Noch sehr wenig. Ich stamme zwar aus einer evangelisch-protestantischen Familie, aber bin nicht religiös erzogen. Ich habe mich lange als Atheistin bezeichnet. Inzwischen bin ich etwas milder geworden und sehe mich als Agnostikerin. Meine eigene Spiritualität entdecke ich erst seit ein paar Jahren.
Ich habe deutlich gemerkt, dass mir Rituale für die Lebensübergänge oder -ereignisse fehlen. Für Geburt, Heirat, Tod, aber auch den Jahreslauf gibt es in den Religionen wunderschöne Zeremonien, Gebete und Rituale.
In der Beschäftigung mit dem Thema lerne ich jetzt Rituale kennen, die auch ohne Religion funktionieren. Ich erarbeite mir das selber und gestalte mir sozusagen meine eigene Trauerkultur.
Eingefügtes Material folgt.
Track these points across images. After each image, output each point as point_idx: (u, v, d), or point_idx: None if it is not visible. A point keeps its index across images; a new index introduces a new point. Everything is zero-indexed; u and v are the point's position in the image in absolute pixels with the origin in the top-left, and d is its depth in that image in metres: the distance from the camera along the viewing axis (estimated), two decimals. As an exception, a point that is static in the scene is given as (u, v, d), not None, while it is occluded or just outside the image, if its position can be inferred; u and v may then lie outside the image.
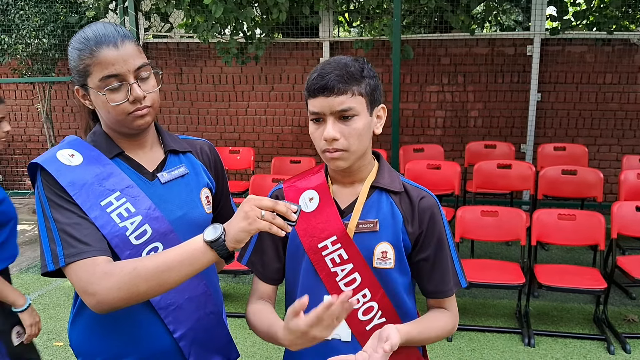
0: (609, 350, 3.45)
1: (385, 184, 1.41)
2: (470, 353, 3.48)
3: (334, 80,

Ich kann mir vorstellen, dass es vielen Menschen so geht. Sie können mit den christlichen Traditionen nicht so viel anfangen. Aber sie können entdecken, welches weltliche Ritual ihnen gut tut und dass es in der eigenen Trauer hilft. Das ist meine Mission: Menschen auf den ersten Metern ihres Trauerwegs begleiten und ihnen eine wunderschöne Abschiedszeremonie schenken.
Wie ist denn dein Verhältnis zum eigenen Tod?
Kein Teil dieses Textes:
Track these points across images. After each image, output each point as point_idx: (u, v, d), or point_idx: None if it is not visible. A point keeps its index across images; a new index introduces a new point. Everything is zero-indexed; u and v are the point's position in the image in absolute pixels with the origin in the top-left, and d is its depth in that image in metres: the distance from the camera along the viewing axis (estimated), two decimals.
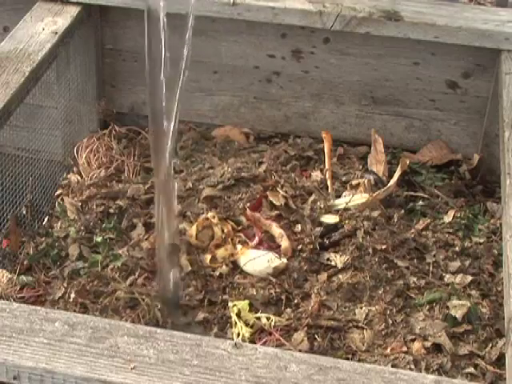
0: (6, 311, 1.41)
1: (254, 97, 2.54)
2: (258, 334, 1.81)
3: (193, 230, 2.04)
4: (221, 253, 2.01)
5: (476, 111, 2.42)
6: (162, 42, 1.60)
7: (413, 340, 1.81)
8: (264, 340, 1.78)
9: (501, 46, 2.23)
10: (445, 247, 2.07)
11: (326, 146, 2.31)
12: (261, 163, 2.34)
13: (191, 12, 1.63)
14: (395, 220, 2.13)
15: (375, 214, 2.11)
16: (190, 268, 1.97)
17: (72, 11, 2.34)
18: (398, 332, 1.84)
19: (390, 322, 1.86)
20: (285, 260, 1.99)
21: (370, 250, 2.00)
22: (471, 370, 1.76)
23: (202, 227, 2.05)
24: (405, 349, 1.78)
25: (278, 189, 2.19)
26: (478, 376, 1.74)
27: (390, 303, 1.90)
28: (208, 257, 2.00)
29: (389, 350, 1.79)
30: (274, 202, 2.14)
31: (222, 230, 2.05)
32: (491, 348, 1.80)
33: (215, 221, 2.06)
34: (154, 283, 1.93)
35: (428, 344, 1.80)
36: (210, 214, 2.08)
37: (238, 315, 1.83)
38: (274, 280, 1.95)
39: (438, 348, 1.80)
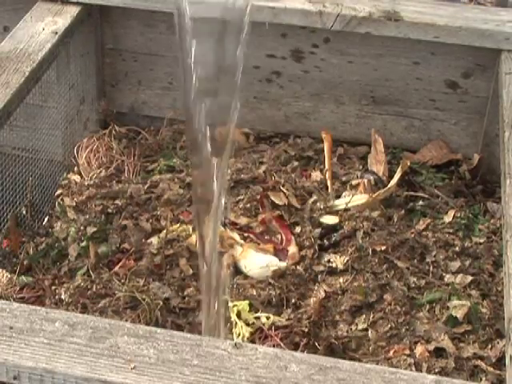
0: (6, 311, 1.41)
1: (254, 97, 2.54)
2: (258, 333, 1.81)
3: (193, 238, 2.03)
4: (223, 258, 2.01)
5: (476, 111, 2.42)
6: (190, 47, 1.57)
7: (415, 342, 1.81)
8: (265, 344, 1.77)
9: (501, 46, 2.23)
10: (445, 247, 2.07)
11: (326, 146, 2.31)
12: (261, 163, 2.34)
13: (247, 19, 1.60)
14: (395, 220, 2.13)
15: (375, 214, 2.11)
16: (190, 271, 1.97)
17: (72, 11, 2.34)
18: (399, 334, 1.84)
19: (391, 323, 1.86)
20: (284, 264, 1.99)
21: (370, 251, 2.00)
22: (472, 370, 1.76)
23: None
24: (407, 351, 1.78)
25: (281, 187, 2.19)
26: (478, 376, 1.75)
27: (390, 304, 1.90)
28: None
29: (391, 352, 1.78)
30: (277, 202, 2.14)
31: (222, 234, 2.04)
32: (491, 348, 1.80)
33: None
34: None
35: (430, 347, 1.80)
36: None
37: (238, 315, 1.83)
38: (273, 282, 1.95)
39: (440, 350, 1.80)
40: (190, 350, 1.35)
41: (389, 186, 2.21)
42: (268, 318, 1.83)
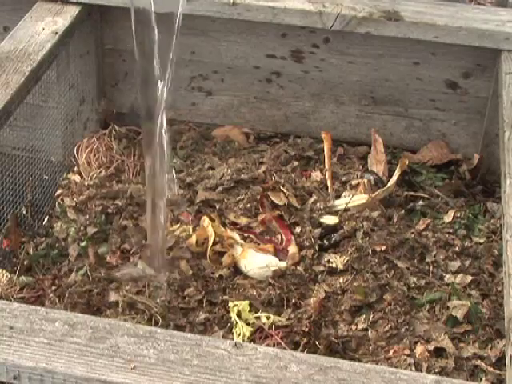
0: (6, 311, 1.41)
1: (254, 97, 2.54)
2: (259, 333, 1.81)
3: (193, 239, 2.03)
4: (223, 259, 2.01)
5: (476, 111, 2.42)
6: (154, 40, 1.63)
7: (415, 342, 1.81)
8: (266, 343, 1.78)
9: (501, 46, 2.23)
10: (445, 247, 2.07)
11: (326, 146, 2.31)
12: (261, 163, 2.34)
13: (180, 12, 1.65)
14: (395, 220, 2.13)
15: (375, 214, 2.11)
16: (190, 272, 1.97)
17: (72, 11, 2.34)
18: (399, 334, 1.84)
19: (391, 323, 1.86)
20: (284, 263, 1.99)
21: (370, 251, 2.00)
22: (472, 370, 1.76)
23: (202, 231, 2.05)
24: (407, 351, 1.78)
25: (281, 187, 2.19)
26: (478, 376, 1.75)
27: (390, 304, 1.90)
28: (209, 262, 2.00)
29: (391, 352, 1.78)
30: (277, 202, 2.14)
31: (222, 234, 2.05)
32: (491, 348, 1.80)
33: (215, 224, 2.06)
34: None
35: (430, 347, 1.80)
36: (209, 218, 2.08)
37: (239, 315, 1.83)
38: (273, 282, 1.95)
39: (440, 350, 1.80)
40: (189, 350, 1.36)
41: (388, 185, 2.21)
42: (268, 317, 1.83)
Wenn ich an meinen eigenen Tod denke, kommt mir sofort das Gedicht von Mascha Kaléko in den Sinn: „Vor meinem eigenen Tod ist mir nicht bang, nur vor dem Tod derer, die mir nah sind.“
Wirklich Angst habe ich nicht vor dem Tod, trotzdem hänge ich sehr am Leben.
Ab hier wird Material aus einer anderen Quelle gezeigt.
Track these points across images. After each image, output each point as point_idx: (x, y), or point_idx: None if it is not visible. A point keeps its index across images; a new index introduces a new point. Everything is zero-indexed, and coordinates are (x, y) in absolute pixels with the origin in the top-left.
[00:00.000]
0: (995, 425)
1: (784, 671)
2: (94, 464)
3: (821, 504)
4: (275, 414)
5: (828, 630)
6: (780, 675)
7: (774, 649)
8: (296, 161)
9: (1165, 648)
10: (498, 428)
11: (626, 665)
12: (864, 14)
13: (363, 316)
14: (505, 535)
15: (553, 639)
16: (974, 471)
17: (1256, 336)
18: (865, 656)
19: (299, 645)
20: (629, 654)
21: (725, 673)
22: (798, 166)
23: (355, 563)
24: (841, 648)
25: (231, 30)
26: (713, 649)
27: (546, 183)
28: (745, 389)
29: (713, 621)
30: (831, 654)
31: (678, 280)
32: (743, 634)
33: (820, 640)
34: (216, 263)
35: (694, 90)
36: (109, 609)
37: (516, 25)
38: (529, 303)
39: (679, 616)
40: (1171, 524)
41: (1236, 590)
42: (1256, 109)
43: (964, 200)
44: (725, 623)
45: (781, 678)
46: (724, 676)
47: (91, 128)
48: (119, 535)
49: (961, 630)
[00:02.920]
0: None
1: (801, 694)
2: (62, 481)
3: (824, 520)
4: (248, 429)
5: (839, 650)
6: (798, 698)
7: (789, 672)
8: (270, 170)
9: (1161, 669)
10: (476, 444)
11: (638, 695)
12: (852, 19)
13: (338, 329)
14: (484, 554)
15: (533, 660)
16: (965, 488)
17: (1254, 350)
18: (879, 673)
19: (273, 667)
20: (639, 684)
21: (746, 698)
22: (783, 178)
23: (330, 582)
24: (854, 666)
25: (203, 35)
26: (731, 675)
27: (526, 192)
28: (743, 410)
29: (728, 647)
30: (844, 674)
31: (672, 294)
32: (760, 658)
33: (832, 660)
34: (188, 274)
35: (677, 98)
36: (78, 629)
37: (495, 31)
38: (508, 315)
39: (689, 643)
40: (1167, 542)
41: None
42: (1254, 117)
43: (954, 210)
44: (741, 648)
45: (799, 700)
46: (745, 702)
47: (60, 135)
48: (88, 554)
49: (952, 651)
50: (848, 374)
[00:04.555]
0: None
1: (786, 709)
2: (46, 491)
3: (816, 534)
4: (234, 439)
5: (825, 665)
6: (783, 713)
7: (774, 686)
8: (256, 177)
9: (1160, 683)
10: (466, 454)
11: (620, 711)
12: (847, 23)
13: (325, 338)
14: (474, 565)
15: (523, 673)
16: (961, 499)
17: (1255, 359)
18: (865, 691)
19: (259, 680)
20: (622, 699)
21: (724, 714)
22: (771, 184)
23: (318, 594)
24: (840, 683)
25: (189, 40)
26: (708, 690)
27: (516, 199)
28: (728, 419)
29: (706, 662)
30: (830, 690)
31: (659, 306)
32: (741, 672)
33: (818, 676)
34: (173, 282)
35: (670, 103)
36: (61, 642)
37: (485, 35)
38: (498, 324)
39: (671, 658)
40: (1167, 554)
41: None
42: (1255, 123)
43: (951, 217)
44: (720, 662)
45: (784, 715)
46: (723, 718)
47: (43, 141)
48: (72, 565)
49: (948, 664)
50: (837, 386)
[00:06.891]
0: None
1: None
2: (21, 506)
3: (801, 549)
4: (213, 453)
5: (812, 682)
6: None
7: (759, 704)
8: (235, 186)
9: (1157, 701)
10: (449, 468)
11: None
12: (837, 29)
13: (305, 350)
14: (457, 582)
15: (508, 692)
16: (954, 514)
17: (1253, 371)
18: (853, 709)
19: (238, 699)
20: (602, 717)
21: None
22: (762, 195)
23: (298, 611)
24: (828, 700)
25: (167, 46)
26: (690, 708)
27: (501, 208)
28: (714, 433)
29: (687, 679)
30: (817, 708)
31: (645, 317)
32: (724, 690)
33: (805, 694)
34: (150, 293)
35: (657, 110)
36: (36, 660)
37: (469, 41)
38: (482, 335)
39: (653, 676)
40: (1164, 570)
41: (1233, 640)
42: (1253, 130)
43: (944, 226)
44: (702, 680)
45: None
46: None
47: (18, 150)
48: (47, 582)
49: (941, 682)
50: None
Welche Tür sich mit dem Tod für uns öffnet, davon habe ich keine genaue Vorstellung. Manchmal denke ich ganz rational, es ist wie einschlafen und nicht mehr aufwachen.
Dann wieder stehe ich vor dem Grab eines geliebten Menschen und spüre in mir die Hoffnung, dass wir uns an einem besseren Ort wiedersehen, dass mit dem Tod also nicht alles einfach vorbei ist. Ich hoffe, dass ich positiv überrascht werde!
Julia wurde 1986 am Schwarzwaldrand geboren. Nach ihrem kulturwissenschaftlichen Studium in Heidelberg hat sie viele Jahre in der beruflichen Aus- und Weiterbildung gearbeitet. Das Interesse für Abschied und Trauer wurde bei ihr durch persönliche Verluste geweckt. Schließlich entstand der Wunsch, Trauerrednerin zu werden und weltliche Abschiedszeremonien zu gestalten. Neben ihrer Tätigkeit als freie Trauerrednerin in der Region Karlsruhe ist sie auch als Dozentin für digitales Lernen aktiv.
Und wenn sie nicht an einer Rede tüftelt oder einen neuen Workshop konzipiert, findet man sie wahrscheinlich auf einem Wanderweg im Schwarzwald.